In April, President Trump famously declared NATO was “no longer obsolete” during a meeting with the alliance’s secretary-general, Jens Stoltenberg. It was a welcome change of heart, but it is not a change of policy. The United States will continue to insist that the status quo, in which it vastly outspends allies, is untenable. Thus the period immediately before the NATO leaders’ meeting in Brussels in late May is likely to feature both further calls for increased spending by European members (although some, like Poland, are already meeting their 2 percent obligation), and new spending pledges that would move the alliance toward a semblance of balanced burden sharing between Europe and the United States. Another topic that is likely to reverberate in Brussels is the fight against the so-called Islamic State and terrorism in general. NATO’s role in the campaign against the Islamic State is still fairly limited. However, virtually all member states are contributing to the global coalition to counter the militant group.
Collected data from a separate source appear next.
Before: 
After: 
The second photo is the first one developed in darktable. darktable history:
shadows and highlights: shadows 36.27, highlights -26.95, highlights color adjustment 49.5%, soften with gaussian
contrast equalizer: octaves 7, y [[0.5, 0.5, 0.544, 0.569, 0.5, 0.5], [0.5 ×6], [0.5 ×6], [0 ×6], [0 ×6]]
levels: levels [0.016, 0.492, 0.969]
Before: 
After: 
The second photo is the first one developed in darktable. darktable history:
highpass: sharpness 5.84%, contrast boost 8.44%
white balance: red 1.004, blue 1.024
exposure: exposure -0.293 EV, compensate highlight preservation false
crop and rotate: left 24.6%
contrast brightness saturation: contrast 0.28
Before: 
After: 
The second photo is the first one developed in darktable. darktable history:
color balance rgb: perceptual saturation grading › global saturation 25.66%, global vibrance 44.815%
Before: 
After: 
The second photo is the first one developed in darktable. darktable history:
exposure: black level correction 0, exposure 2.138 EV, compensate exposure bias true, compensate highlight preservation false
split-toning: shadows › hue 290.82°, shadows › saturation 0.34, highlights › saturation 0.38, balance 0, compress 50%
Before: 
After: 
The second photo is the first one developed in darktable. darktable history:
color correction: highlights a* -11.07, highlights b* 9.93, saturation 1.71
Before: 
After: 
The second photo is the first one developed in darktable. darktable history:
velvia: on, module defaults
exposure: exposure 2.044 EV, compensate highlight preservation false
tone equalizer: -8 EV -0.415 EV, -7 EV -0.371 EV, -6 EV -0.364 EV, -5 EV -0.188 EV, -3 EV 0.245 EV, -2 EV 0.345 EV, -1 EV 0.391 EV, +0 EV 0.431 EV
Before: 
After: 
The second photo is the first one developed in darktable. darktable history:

Over time, just as president Trump came to appreciate the significance of NATO for the United States, and as the administration shifts to a higher gear once all senior officials have been appointed, the United States can reasonably be expected to follow an alliance policy that puts a premium on greater predictability, especially with respect to rhetoric. Given Trump’s participation, the meeting in Brussels will be the best opportunity for this administration so far to revisit some basics truths about the value of alliances [PDF], and NATO in particular. First, alliances are necessary for enhancing U.S. capabilities, which are vast, but not infinite. Second, despite occasional frustrations and obvious, if unavoidable, political friction, working with allies offers a boost in terms of the legitimacy of U.S. actions. Finally, alliances are a tool for exercising and solidifying leadership, both politically and militarily. As President Trump pursues his goal of “making America great again,” nothing stands in the way of ensuring NATO remains the greatest alliance the United States can fall back upon.